(Saved data entries)
----

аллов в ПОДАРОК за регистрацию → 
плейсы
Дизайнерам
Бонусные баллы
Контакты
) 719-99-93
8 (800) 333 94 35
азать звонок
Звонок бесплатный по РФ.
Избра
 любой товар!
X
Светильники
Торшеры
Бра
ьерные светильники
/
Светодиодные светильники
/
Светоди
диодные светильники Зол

----

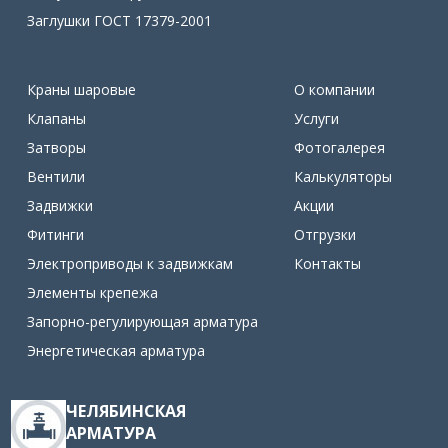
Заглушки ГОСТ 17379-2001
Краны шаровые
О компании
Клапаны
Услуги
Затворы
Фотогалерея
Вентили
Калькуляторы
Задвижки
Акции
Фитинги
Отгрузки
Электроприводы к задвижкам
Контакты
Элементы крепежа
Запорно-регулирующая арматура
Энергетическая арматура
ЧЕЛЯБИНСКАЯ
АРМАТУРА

----

- [DIRECTIONS FOR THIS TASK] From the records above, extract exactly and only the lines that begin at the line with "Бонусные баллы" and stop after the line with "диодные светильники Зол".

- [OUTPUT]
Бонусные баллы
Контакты
) 719-99-93
8 (800) 333 94 35
азать звонок
Звонок бесплатный по РФ.
Избра
 любой товар!
X
Светильники
Торшеры
Бра
ьерные светильники
/
Светодиодные светильники
/
Светоди
диодные светильники Зол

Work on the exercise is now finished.